[WRITTEN PROBLEM]: Please list each line in the rows below that contains the string "skCircle".

[EXTRACTED RECORDS]:
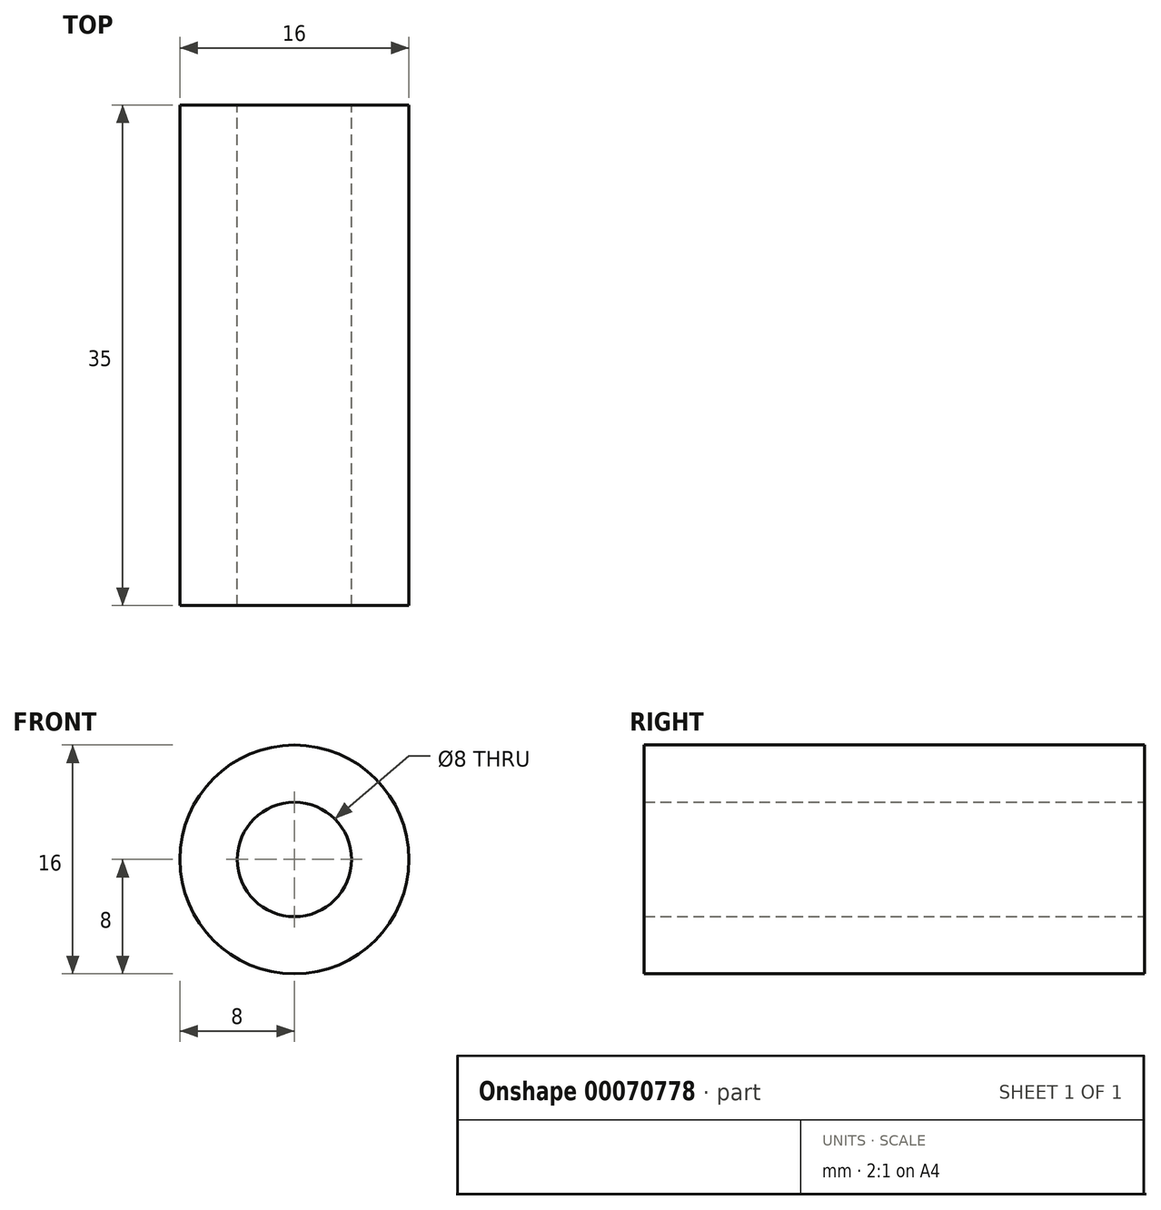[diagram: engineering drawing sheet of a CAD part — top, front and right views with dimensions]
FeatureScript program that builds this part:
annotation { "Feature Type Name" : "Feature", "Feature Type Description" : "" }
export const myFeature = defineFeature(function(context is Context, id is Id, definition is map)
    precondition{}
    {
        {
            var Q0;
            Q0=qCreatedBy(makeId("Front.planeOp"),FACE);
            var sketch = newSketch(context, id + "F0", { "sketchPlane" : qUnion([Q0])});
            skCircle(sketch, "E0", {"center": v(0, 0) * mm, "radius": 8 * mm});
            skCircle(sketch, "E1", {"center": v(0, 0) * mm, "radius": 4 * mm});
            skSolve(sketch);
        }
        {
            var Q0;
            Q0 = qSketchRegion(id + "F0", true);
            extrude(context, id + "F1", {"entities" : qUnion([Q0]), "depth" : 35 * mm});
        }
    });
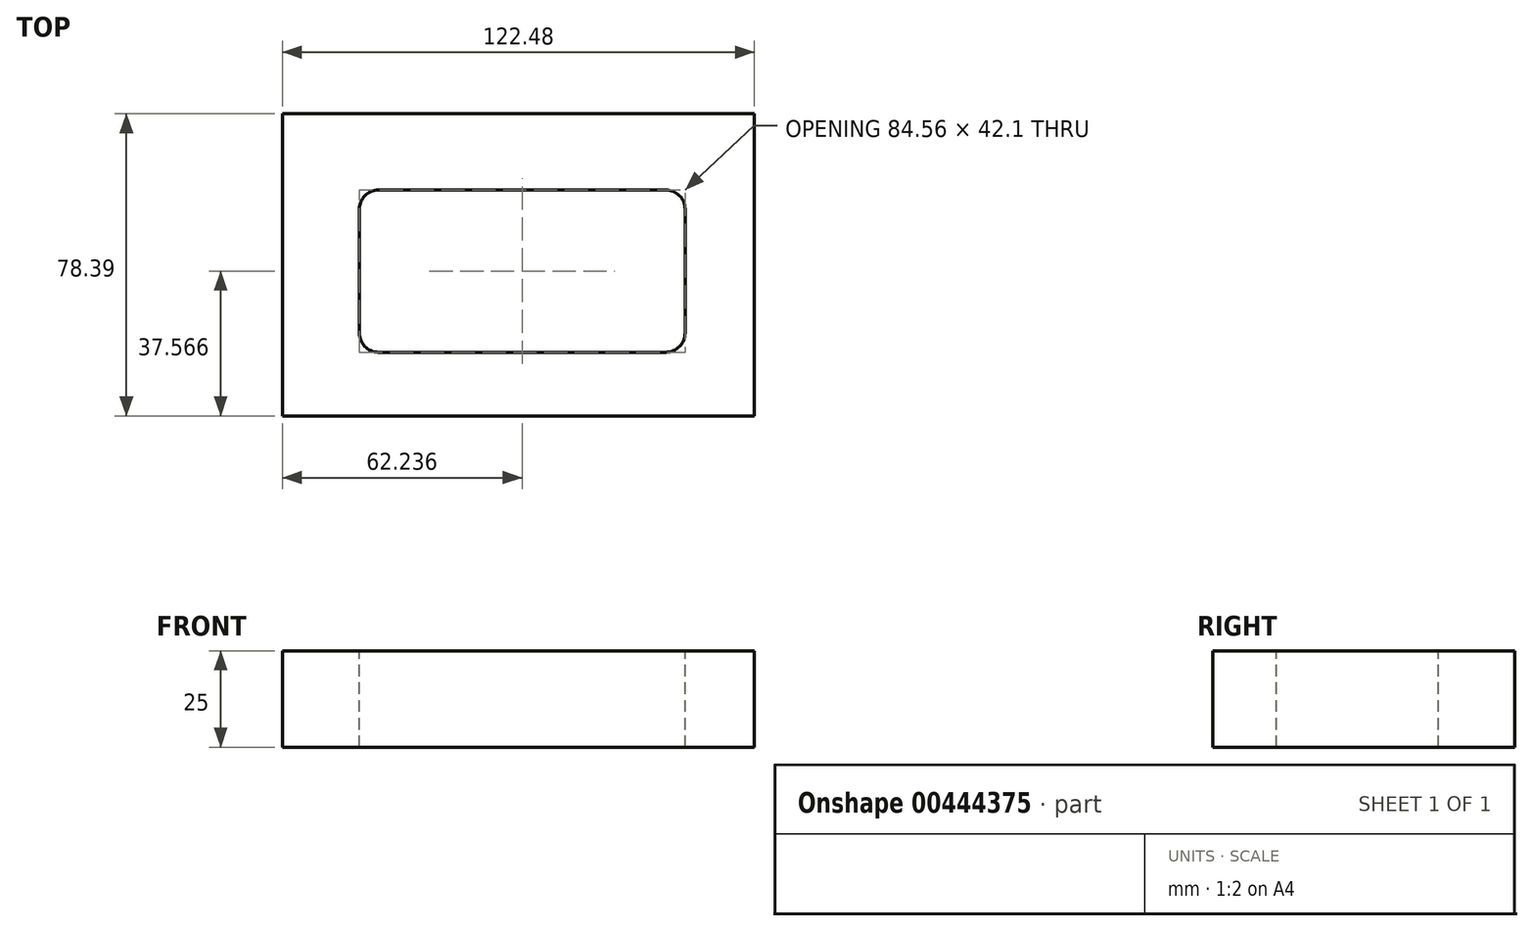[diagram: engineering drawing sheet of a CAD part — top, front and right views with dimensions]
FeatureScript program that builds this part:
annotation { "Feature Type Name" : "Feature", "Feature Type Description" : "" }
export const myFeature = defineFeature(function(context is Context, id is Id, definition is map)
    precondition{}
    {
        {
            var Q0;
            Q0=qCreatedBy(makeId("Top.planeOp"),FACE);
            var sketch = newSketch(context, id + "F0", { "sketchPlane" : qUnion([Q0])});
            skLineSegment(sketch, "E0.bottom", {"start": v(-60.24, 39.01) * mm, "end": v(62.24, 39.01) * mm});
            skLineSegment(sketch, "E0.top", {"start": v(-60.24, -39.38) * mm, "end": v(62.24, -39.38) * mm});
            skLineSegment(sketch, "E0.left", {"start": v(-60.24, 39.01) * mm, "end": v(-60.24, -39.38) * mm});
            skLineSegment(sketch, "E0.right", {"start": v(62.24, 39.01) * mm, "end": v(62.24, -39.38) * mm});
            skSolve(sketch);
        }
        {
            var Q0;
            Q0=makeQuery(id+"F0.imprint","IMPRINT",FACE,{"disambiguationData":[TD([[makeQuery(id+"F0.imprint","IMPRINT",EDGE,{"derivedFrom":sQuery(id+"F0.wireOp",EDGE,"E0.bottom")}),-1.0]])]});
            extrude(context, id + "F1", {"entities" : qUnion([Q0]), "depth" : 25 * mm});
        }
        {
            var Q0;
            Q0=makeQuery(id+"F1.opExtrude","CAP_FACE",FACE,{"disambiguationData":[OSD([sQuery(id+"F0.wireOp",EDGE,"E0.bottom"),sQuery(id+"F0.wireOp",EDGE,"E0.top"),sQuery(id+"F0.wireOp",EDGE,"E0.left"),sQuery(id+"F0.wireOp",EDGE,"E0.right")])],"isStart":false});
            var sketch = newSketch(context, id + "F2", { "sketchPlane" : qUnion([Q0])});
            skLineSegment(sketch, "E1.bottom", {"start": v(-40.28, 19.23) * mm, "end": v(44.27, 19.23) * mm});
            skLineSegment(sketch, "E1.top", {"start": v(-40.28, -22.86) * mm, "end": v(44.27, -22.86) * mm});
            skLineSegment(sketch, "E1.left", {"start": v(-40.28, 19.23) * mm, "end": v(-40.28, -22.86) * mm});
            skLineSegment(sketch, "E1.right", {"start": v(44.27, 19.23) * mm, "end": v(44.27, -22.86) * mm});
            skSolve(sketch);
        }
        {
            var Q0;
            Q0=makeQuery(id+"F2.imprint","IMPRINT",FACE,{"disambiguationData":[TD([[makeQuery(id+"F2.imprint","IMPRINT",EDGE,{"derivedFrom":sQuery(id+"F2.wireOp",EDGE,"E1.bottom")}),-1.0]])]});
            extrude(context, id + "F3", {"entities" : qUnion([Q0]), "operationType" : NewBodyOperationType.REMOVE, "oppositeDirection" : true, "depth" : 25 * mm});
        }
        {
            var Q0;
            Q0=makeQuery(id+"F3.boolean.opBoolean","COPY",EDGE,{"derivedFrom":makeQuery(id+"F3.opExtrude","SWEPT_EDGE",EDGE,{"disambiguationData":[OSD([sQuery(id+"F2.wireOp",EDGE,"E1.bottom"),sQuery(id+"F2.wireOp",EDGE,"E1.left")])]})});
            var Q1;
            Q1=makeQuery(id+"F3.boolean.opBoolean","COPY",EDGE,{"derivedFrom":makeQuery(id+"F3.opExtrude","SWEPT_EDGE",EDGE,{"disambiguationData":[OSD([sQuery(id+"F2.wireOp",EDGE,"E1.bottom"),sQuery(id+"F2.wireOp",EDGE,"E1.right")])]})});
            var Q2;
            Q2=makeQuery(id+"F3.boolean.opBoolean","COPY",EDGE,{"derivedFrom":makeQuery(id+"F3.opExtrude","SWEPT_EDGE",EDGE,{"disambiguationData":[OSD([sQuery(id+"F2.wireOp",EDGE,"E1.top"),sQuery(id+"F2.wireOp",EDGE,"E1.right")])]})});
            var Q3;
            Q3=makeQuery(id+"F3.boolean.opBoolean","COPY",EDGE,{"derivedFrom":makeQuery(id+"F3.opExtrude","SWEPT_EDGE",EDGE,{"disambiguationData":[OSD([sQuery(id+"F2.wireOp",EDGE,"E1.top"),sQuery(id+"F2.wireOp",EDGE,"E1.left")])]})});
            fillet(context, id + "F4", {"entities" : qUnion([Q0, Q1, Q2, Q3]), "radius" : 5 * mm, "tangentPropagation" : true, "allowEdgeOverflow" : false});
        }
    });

[FINAL RESULT]:
            skCircle(sketch, "E0", {"center": v(0, 0) * mm, "radius": 8 * mm});
            skCircle(sketch, "E1", {"center": v(0, 0) * mm, "radius": 4 * mm});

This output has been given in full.